Il summit a Sant’Onofrio
Che da tempo fosse in atto un processo di riappacificazione tra clan, gli inquirentilo ricavano anche da altre importanti emergenze investigative. Illuminante il «summit di ‘ndrangheta» che si tenne in un’azienda agrituristica di Sant’Onofrio, quindi nel territorio dei Bonavota e che, secondo quanto emerge dall’indagine Maestrale, avrebbe visto protagonisti, oltre il padrone di casa, Domenico Bonavota, Peppone Accorinti, capo locale di Zungri, Gregorio Niglia detto Lollo, referente di Accorinti su Briatico, Domenico Antonio Ciconte detto Berlusconi, proveniente da Soriano, il boss di Filadelfia Tommaso Anello assieme al figlio Rocco, Gregorio Gasparro, esponente di spicco del locale di San Gregorio d’Ippona. Correva il 30 novembre 2015. Le intercettazioni – annotano i carabinieri - «lasciano intendere senza ombra di dubbio che in Sant’Onofrio, nel regno dei Bonavota, gli stessi avessero preso parte ad un summit ‘ndranghetistico, all’interno del quale, oltre ad essere discusse le nuove strategie criminali comuni da adottare, veniva nuovamente cementata l’alleanza tra le diverse consorterie mafiose operanti nel territorio vibonese, dopo un periodo di contrasti e divisioni».

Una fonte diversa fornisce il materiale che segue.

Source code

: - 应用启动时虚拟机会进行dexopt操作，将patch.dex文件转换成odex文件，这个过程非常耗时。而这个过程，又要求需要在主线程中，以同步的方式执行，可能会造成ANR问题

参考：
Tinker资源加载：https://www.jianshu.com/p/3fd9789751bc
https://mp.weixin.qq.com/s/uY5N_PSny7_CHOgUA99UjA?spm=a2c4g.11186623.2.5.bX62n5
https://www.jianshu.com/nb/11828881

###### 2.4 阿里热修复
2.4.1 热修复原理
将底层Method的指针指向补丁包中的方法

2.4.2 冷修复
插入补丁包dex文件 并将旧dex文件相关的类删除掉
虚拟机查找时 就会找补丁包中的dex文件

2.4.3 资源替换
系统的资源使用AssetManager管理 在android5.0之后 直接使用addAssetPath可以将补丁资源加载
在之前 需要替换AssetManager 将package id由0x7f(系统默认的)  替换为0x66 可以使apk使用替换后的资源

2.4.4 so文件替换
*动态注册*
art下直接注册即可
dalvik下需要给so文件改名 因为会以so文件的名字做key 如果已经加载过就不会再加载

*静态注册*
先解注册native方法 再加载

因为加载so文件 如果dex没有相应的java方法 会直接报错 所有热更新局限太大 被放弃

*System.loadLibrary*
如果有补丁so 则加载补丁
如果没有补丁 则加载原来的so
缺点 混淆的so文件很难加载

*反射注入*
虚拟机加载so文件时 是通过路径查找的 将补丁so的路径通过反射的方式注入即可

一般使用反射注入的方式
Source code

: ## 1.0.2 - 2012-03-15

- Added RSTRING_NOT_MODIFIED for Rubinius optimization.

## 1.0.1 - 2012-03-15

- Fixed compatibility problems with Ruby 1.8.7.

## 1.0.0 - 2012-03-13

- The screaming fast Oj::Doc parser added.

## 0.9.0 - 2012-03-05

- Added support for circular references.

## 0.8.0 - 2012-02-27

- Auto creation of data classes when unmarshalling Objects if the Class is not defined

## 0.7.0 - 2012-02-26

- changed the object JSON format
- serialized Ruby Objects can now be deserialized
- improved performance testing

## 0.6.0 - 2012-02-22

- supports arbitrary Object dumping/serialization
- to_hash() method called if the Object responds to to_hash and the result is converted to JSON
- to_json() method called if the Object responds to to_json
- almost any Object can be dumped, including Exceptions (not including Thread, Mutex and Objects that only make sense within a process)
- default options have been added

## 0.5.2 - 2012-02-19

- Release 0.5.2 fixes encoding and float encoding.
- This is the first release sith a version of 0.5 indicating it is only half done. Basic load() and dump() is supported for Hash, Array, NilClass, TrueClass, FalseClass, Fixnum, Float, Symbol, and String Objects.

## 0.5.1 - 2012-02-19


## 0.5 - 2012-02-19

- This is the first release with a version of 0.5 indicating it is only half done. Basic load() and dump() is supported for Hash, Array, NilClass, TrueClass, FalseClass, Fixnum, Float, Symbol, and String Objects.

Il piano svelato da Guastalegname
Le date sono importanti, perché quel summit si tenne più o meno nel periodo indicato («Natale 2015») da uno dei più recenti collaboratori di giustizia, Antonio Guastalegname, che riferì del piano dei Mancuso di «sistemare la situazione su Vibo», procurando armi ed esplosivi per colpire le nuove leve e, in particolare, Andrea Mantella, prossimo a lasciare il carcere. Sarebbero stati assoldati nell’Astigiano due sicari stranieri, un kosovaro ed un albanese, per 5.000 euro ciascuno. Sarebbero stati reperiti ordigni telecomandati al prezzo di 6.000 euro ciascuno. Andrea Mantella, però, nel maggio del 2016, chiese di parlare con i magistrati e fu la svolta. Sentito a verbale e in aula, in particolare nel maxiprocesso Rinascita Scott, ha però sempre ribadito con fermezza di aver intrapreso la collaborazione con la giustizia non per il timore di essere ucciso, ma perché aveva compreso gli errori ed il male compiuto, ripudiando così il grande inganno della ‘ndrangheta.